◆ TESTO FORNITO:
5 regole per evitare truffe o un contratto capestro

Franchising: 5 regole per evitare truffe o un contratto capestro

Uno dei vantaggi nell’aprire un’attività in franchising consiste nel ridurre al minimo i rischi a confronto con un negozio tradizionale. Questo perché aderendo ad un brand già attivo si entra a far parte di un’organizzazione che ha già testato ( o dovrebbe averlo fatto) il proprio servizio o prodotto nel mercato di riferimento ed è in grado di trasmettere il proprio know.how all’affiliato.

Questo viene confermato analizzando i dati del triennio 2011 e il 2014, dove si nota che il tasso di mortalità dei negozi in franchising è stato inferiore di un terzo di quelli tradizionali. Se da un lato, essere affiliato significa avere dei vantaggi, dall’altro occorre fare molta attenzione a non venir penalizzati, o peggio, truffati da aziende poco serie che propongono contratti capestro atti solo a creare vantaggi per loro stessi e non per l’affiliato. L’esempio classico è riferito a quelle aziende che per svuotare i propri magazzini di merce invenduta e invendibile creano dei brand ad hoc che durano qualche anno o peggio qualche mese. L’affiliato si ritrova così con della merce fuori moda, che non venderà mai e costretto a chiudere. Occorre inoltre fare molta attenzione anche a quelle aziende che lanciano marchi senza averli testati, senza una reale struttura organizzativa e per rendere appetibile il proprio prodotto mostrano business plan assolutamente gonfiati. Fortunatamente le aziende poco serie sono poche e con un po’ di attenzione si possono evitare.

◆ DATI MOSTRATI:
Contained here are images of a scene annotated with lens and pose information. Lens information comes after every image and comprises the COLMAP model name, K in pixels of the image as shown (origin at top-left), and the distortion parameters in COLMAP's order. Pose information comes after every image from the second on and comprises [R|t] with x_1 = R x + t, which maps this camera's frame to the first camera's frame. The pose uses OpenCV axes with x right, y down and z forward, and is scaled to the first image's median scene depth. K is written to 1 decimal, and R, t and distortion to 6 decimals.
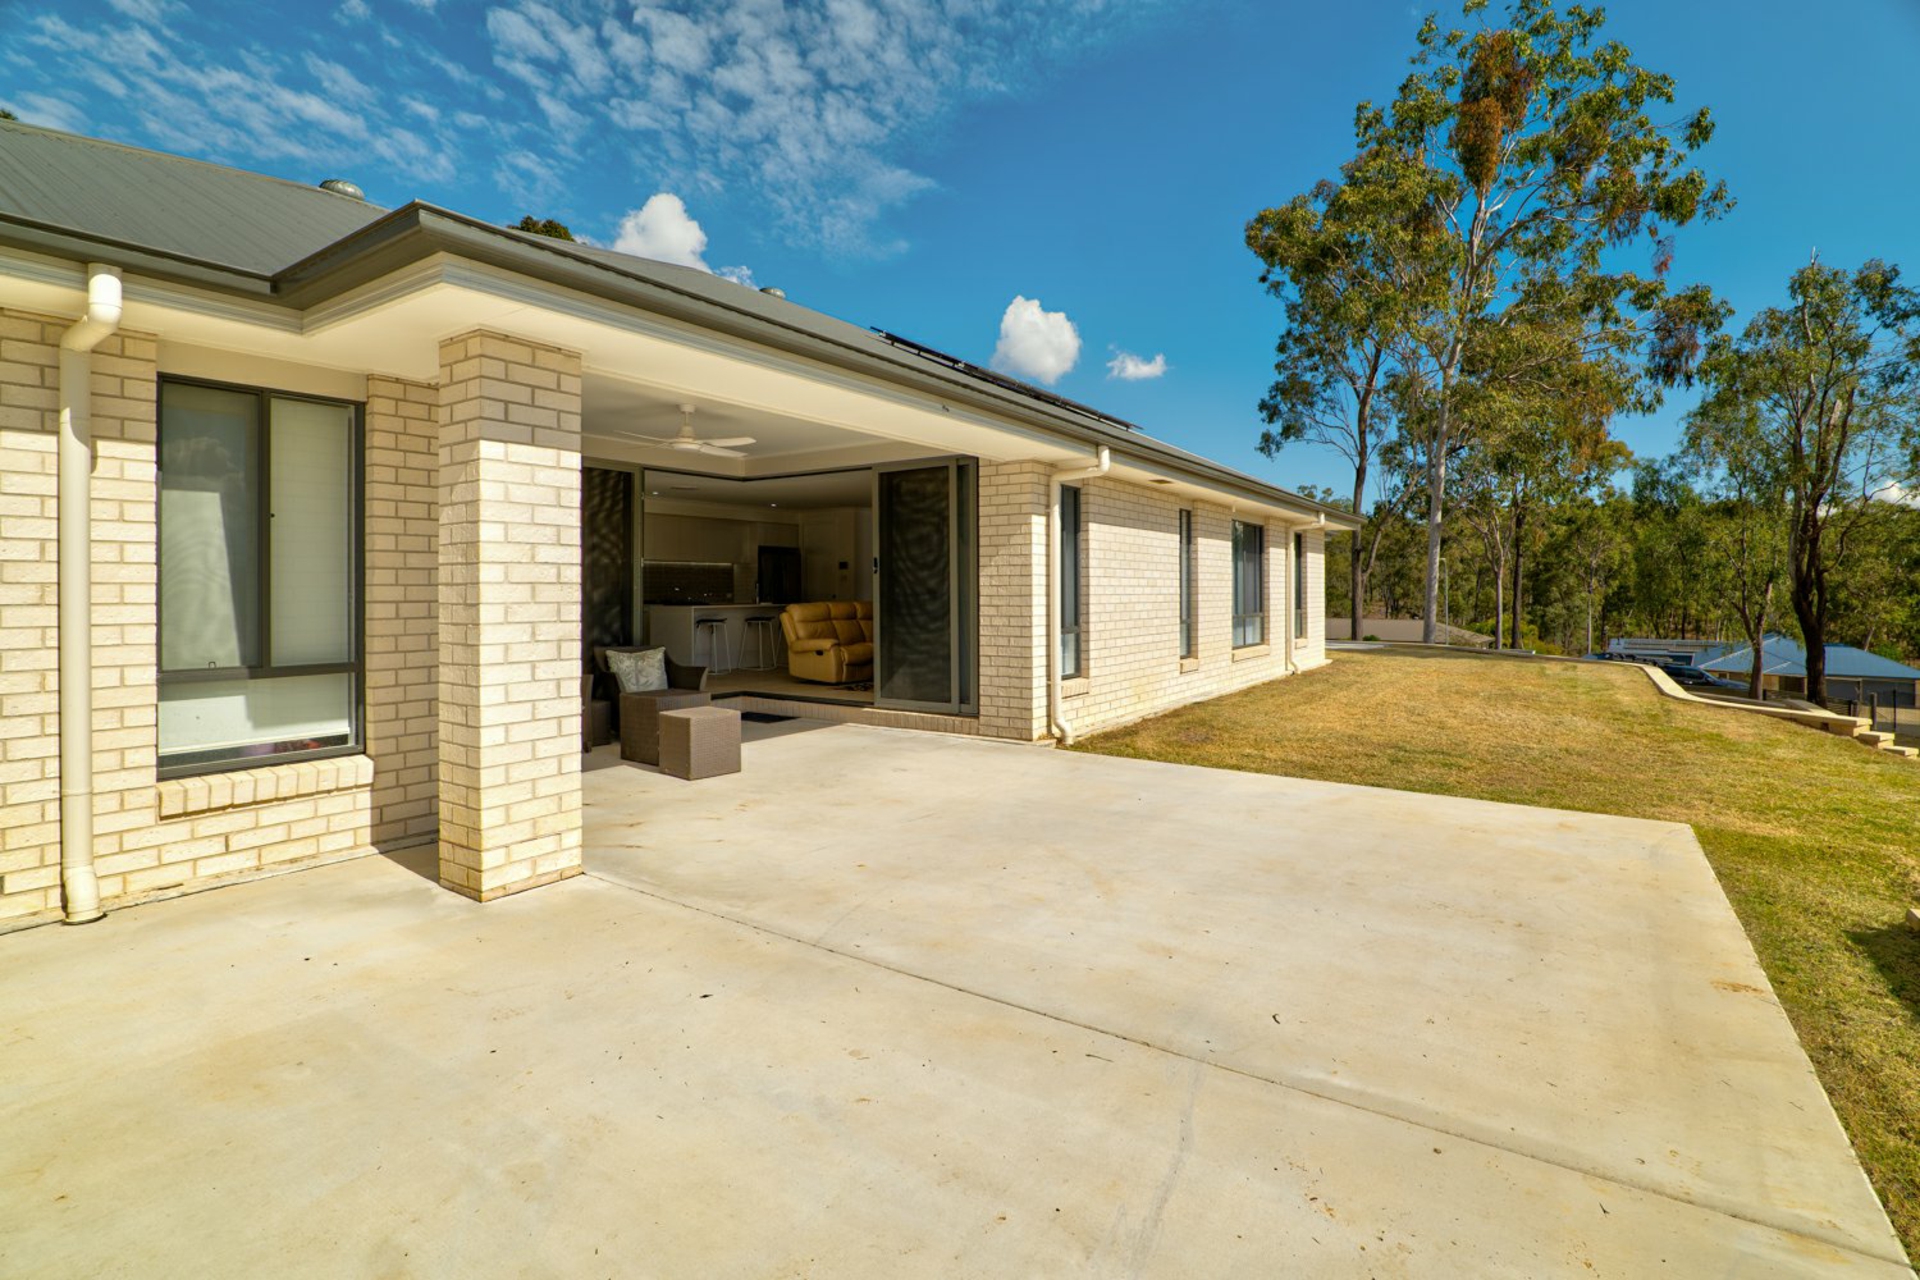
lens RADIAL K [[915.4, 0, 963.2], [0, 915.4, 577.1], [0, 0, 1]] dist [-0.010562, -0.000118]
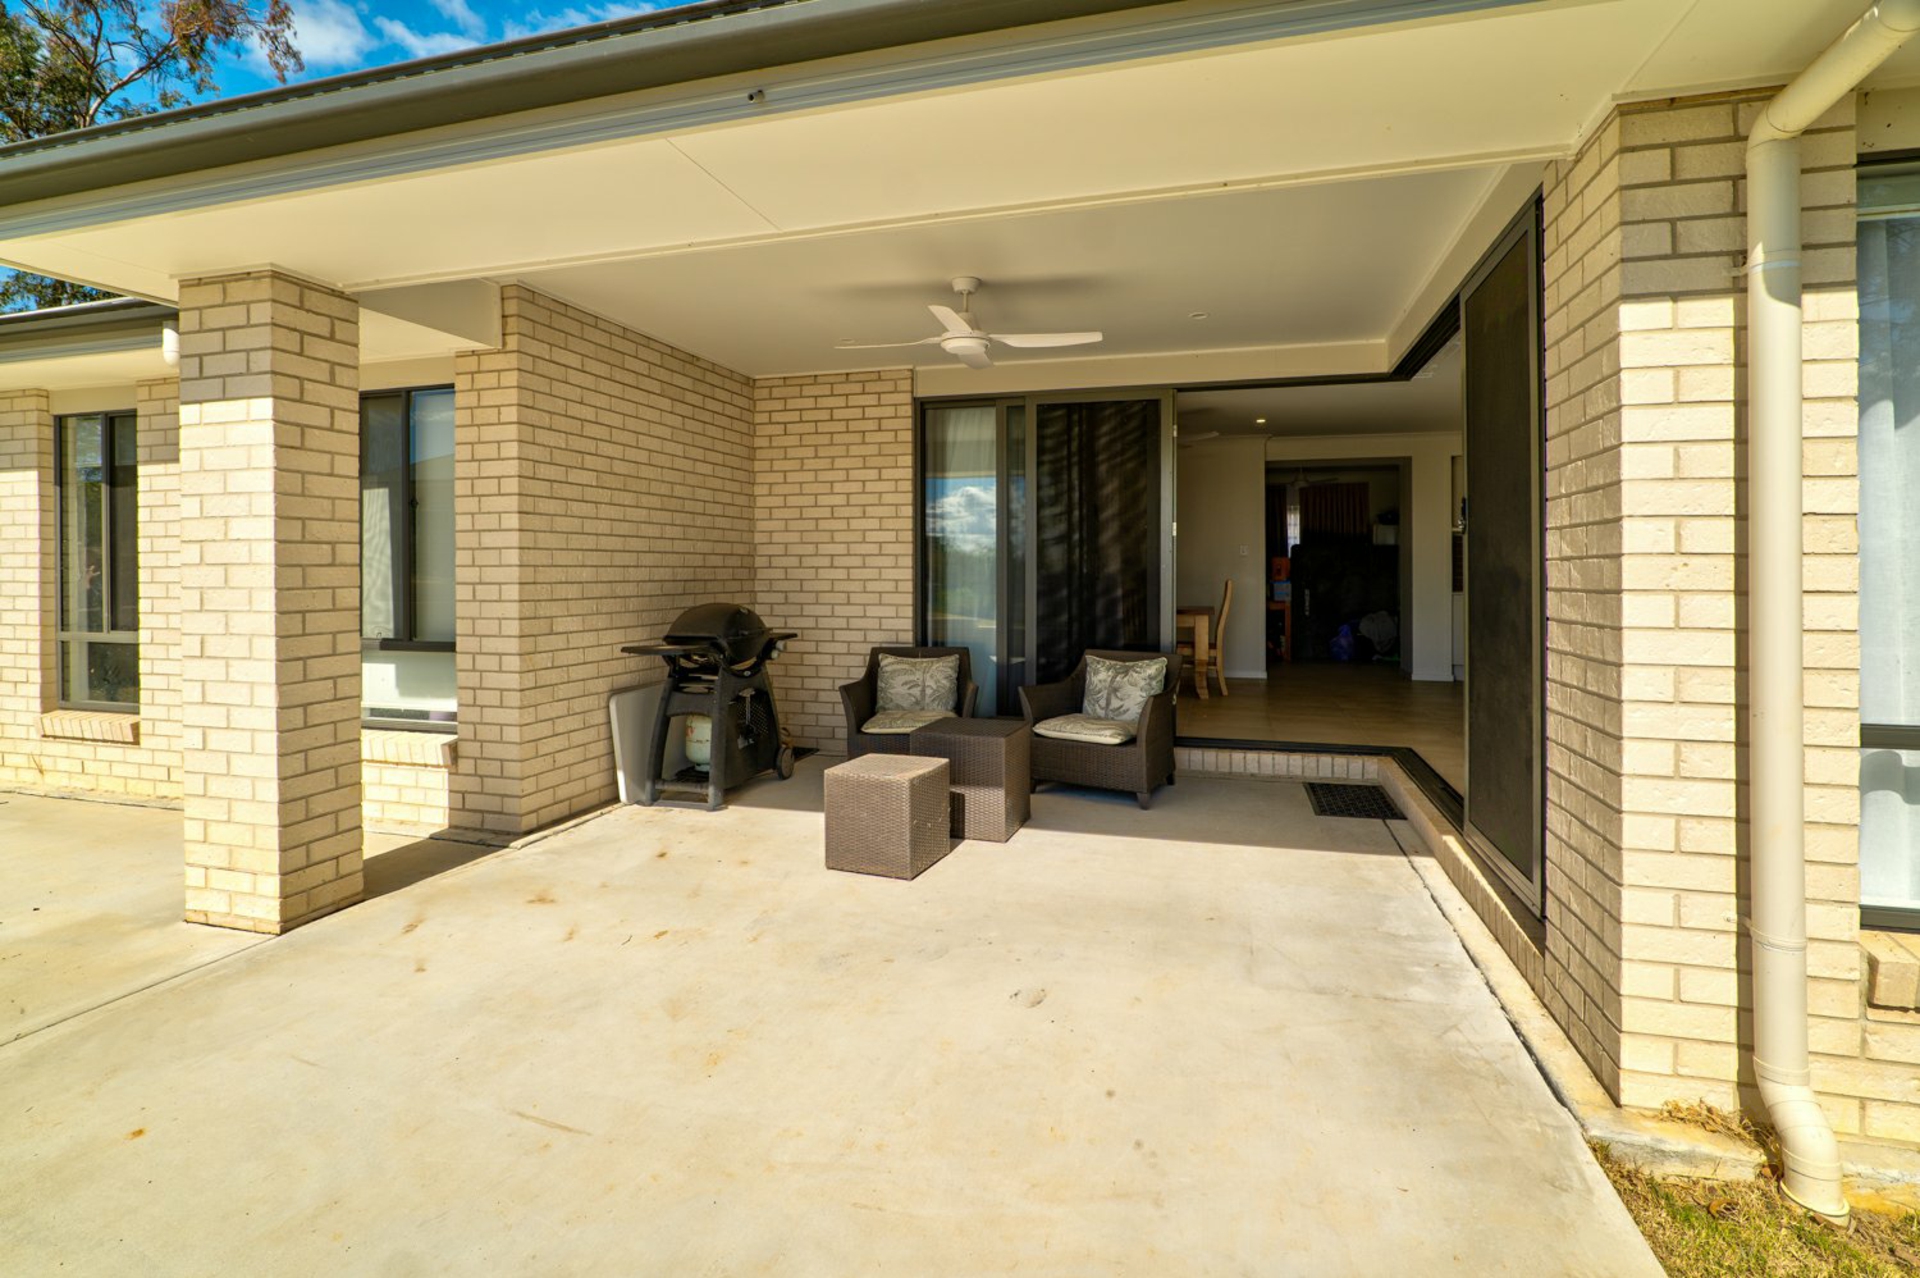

◆ COMPITO: Duplica dal testo sul franchising il passo che comincia con le parole "Franchising: 5 regole" e si chiude dopo le parole "proprio know.how all’affiliato.", senza alcuna modifica. Per svolgere il lavoro serve soltanto il testo, non i dati.

◆ LA RISPOSTA:
Franchising: 5 regole per evitare truffe o un contratto capestro

Uno dei vantaggi nell’aprire un’attività in franchising consiste nel ridurre al minimo i rischi a confronto con un negozio tradizionale. Questo perché aderendo ad un brand già attivo si entra a far parte di un’organizzazione che ha già testato ( o dovrebbe averlo fatto) il proprio servizio o prodotto nel mercato di riferimento ed è in grado di trasmettere il proprio know.how all’affiliato.